Verilen görev A ▸
Sivasspor hakkındaki yazıda yazarın üzüldüğü tek oyuncu kim?
Verilen görev B ▸
Sivasspor hakkındaki yazıda "Kalecilerimiz kocaman bir" sözlerinden "oyuncularımız da yok." sözlerine kadar her şeyi aynen yazın.
Verilen görev C ▸
Sivasspor hakkındaki yazıya göre takım neden hiçbir takıma karşı favori olamaz?

Belge bölümü ▸
········

Sivasspor’un bundan önce oynadığı Trabzon ve Antep maçları bize eski
günlerinden eser kalmadığını göstermişti. Adana Demirspor karşılaşması bu oyun
anlayışı ve şekli ile ne süper lig de ne de Avrupa da başarılı olunamayacağını
gösterdi. Tartışmasız Süper ligin en düz takımıyız.
Kalecilerimiz kocaman bir soru işareti. Stoperlerimiz hem hızlı değil hem
de geriden oyun kuracak kapasiteleri yok. Orta saha da oynayan oyuncularımıza orta
saha oyuncusu demek için bin şahit lazım. Sadece rakibi karşılama ve atağı kesme
derdindeler. Top bizdeyken hiç biri dikine gidemiyor, adam geçemiyor, araya pas
atamıyor, kaleye şut çekemiyor. Kenarlarımız dersen birisi emekli modunda birisi
savunma yapmaktan hücuma çıkmaya vakit bulamıyor. Üzüldüğüm tek oyuncu
Mustafa Yatabare…
Sivasspor bu oyun anlayışı ve bu oyuncu grubu ile hiçbir takıma karşı
favori olamaz. Kaleye gidemiyoruz. Tek hücum planı orta alanda dığıldandıktan
sonra sol tarafta topu Gradelle buluşturmak, o da buluştuğu her topu ya eziyor ya da
dağlara taşlara atıyor. Kısaca topu tamamen rakibe bırakarak oynamak yetmezmiş
gibi geçiş oyununu oynayacak oyuncularımız da yok.

········

Sağlanan bilgiler ▸
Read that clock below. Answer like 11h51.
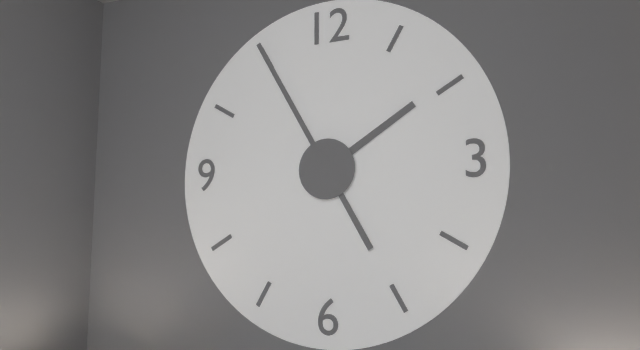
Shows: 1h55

········

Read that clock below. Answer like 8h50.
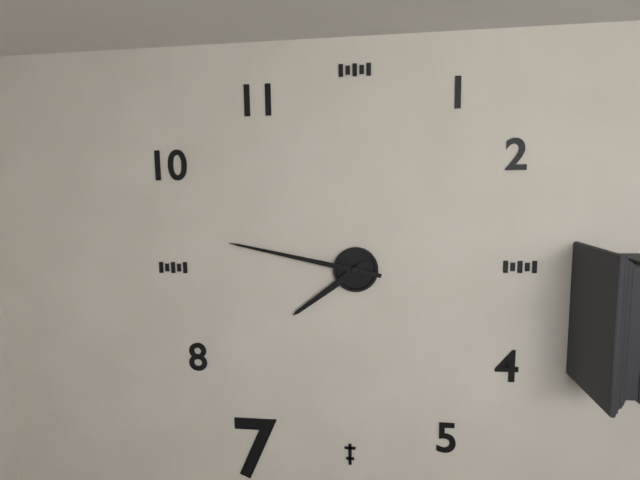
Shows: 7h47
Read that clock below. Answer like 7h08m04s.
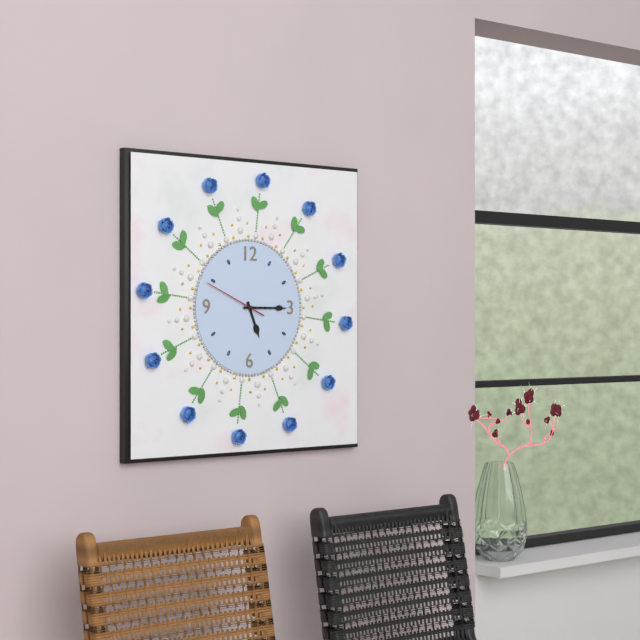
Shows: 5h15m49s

········

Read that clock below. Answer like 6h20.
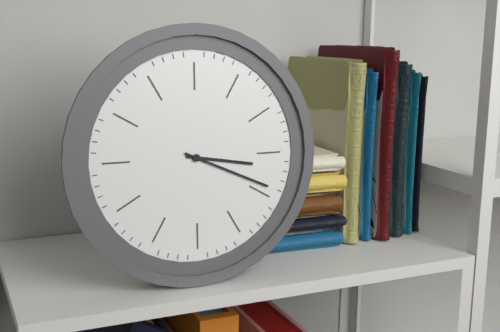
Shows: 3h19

········

Yanıt A ▸
Mustafa Yatabare.

Yanıt B ▸
Kalecilerimiz kocaman bir soru işareti. Stoperlerimiz hem hızlı değil hem
de geriden oyun kuracak kapasiteleri yok. Orta saha da oynayan oyuncularımıza orta
saha oyuncusu demek için bin şahit lazım. Sadece rakibi karşılama ve atağı kesme
derdindeler. Top bizdeyken hiç biri dikine gidemiyor, adam geçemiyor, araya pas
atamıyor, kaleye şut çekemiyor. Kenarlarımız dersen birisi emekli modunda birisi
savunma yapmaktan hücuma çıkmaya vakit bulamıyor. Üzüldüğüm tek oyuncu
Mustafa Yatabare…
Sivasspor bu oyun anlayışı ve bu oyuncu grubu ile hiçbir takıma karşı
favori olamaz. Kaleye gidemiyoruz. Tek hücum planı orta alanda dığıldandıktan
sonra sol tarafta topu Gradelle buluşturmak, o da buluştuğu her topu ya eziyor ya da
dağlara taşlara atıyor. Kısaca topu tamamen rakibe bırakarak oynamak yetmezmiş
gibi geçiş oyununu oynayacak oyuncularımız da yok.

Yanıt C ▸
Yazar bunu takımın oyun anlayışına ve oyuncu grubuna bağlıyor: Takım kaleye gidemiyor. Tek hücum planı, orta alanda topu oyalayıp sol tarafta Gradel'le buluşturmak, o da topları ya eziyor ya da boşa atıyor.